DOCUMENT SEGMENT:
-=-=-

This last method will use the Spark Client, as default, to read the desired table, loading data into a dataframe, according to TableReader class arguments.

It’s also possible to define simple transformations within the reader’s scope:

>>> table_reader.with_(filter, condition="year = 2019").build(spark_client)

In this case, however, a temp view will be created, cointaining the transformed data.

consume(client: SparkClient) DataFrame

Extract data from a table in Spark metastore.

Parameters:

client – client responsible for connecting to Spark session.

Returns:

Dataframe with all the data from the table.

Module contents

The Reader Component of a Source.

class butterfree.extract.readers.FileReader(id: str, path: str, format: str, schema: Optional[StructType] = None, format_options: Optional[Dict[Any, Any]] = None, stream: bool = False)

Bases: Reader

Responsible for get data from files.

id

unique string id for register the reader as a view on the metastore.

path

file location.

format

can be one of the keys: json, parquet, orc, or csv.

schema

an optional pyspark.sql.types.StructType for the input schema.

-=-=-

GIVEN DATA:

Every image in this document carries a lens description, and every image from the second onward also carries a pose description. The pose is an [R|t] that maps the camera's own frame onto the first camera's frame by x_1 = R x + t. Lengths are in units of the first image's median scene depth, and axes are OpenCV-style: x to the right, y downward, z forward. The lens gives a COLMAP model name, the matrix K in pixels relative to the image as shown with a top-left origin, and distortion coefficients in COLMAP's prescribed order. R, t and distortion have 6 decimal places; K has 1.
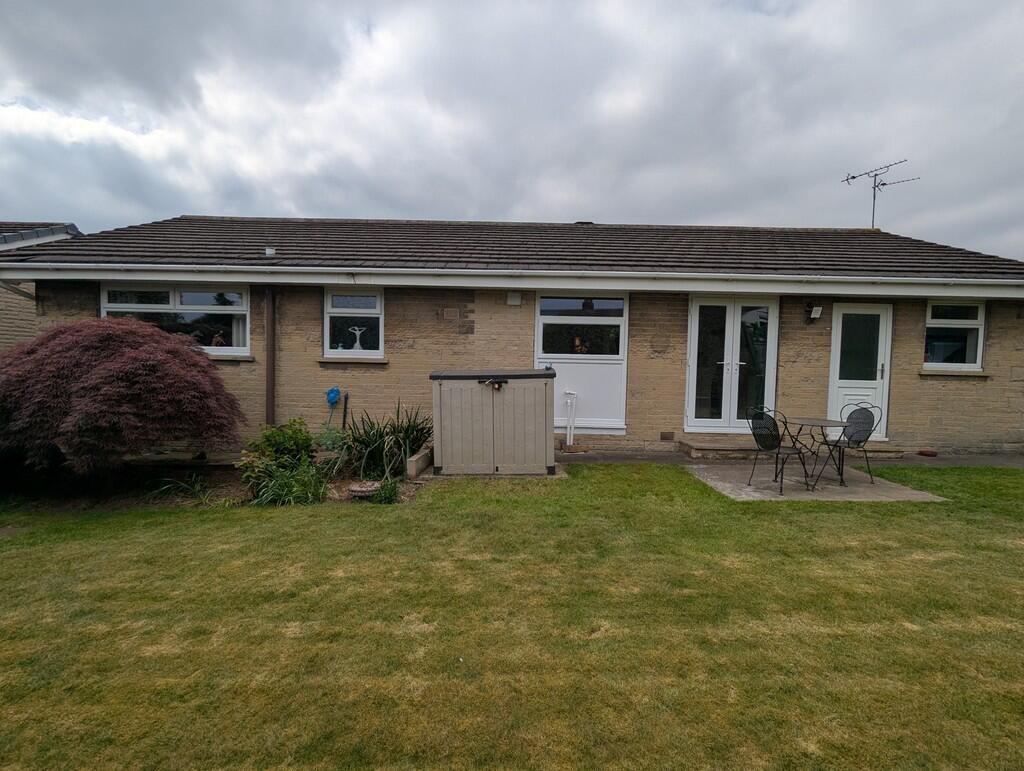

-=-=-

ACTIVITY 1:
Decide whether each statement below agrees with the reader documentation above, answering yes or no and quoting the exact words of the reader documentation that decide it.
(a) The format attribute of FileReader accepts avro files.
(b) Defining simple transformations within the reader's scope creates a temp view.
(c) The consume method returns a dataframe with all the data from the table.
ACTIVITY 2: Extend the reader documentation above, starting right after its last line.

RESPONSE 1:
(a) No: "can be one of the keys: json, parquet, orc, or csv."
(b) Yes: "In this case, however, a temp view will be created"
(c) Yes: "Dataframe with all the data from the table."

RESPONSE 2:
format_options

additional options required by some formats. Check docs: https://spark.apache.org/docs/latest/sql-data-sources-load-save-functions.html#manually-specifying-options

Example

Simple example regarding FileReader class instantiation.

>>> from butterfree.extract.readers import FileReader
>>> from butterfree.clients import SparkClient
>>> from butterfree.extract.pre_processing import filter
>>> spark_client = SparkClient()
>>> file_reader = FileReader(
...                 id="file_reader_id",
...                 path="data_path",
...                 format="json"
...               )
>>> df = file_reader.consume(spark_client)

However, we can define the schema and format_options, like header, and provide them to FileReader.

>>> spark_client = SparkClient()
>>> schema_csv = StructType([
...            StructField("column_a", LongType()),
...            StructField("column_b", DoubleType()),
...            StructField("coumn_c", StringType())
...          ])
>>> file_reader = FileReader(
...                 id="file_reader_id",
...                 path="data_path",
...                 format="csv",
...                 schema=schema_csv,
...                 format_options={
...                    "header": True
...                 }
...               )
>>> df = file_reader.consume(spark_client)

This last method will use the Spark Client, as default, to read the desired file, loading data into a dataframe, according to FileReader class arguments.

It’s also possible to define simple transformations within the reader’s scope:

>>> file_reader.with_(filter, condition="year = 2019").build(spark_client)

In this case, however, a temp view will be created, cointaining the transformed data.

consume(client: SparkClient) DataFrame

Extract data from files stored in defined path.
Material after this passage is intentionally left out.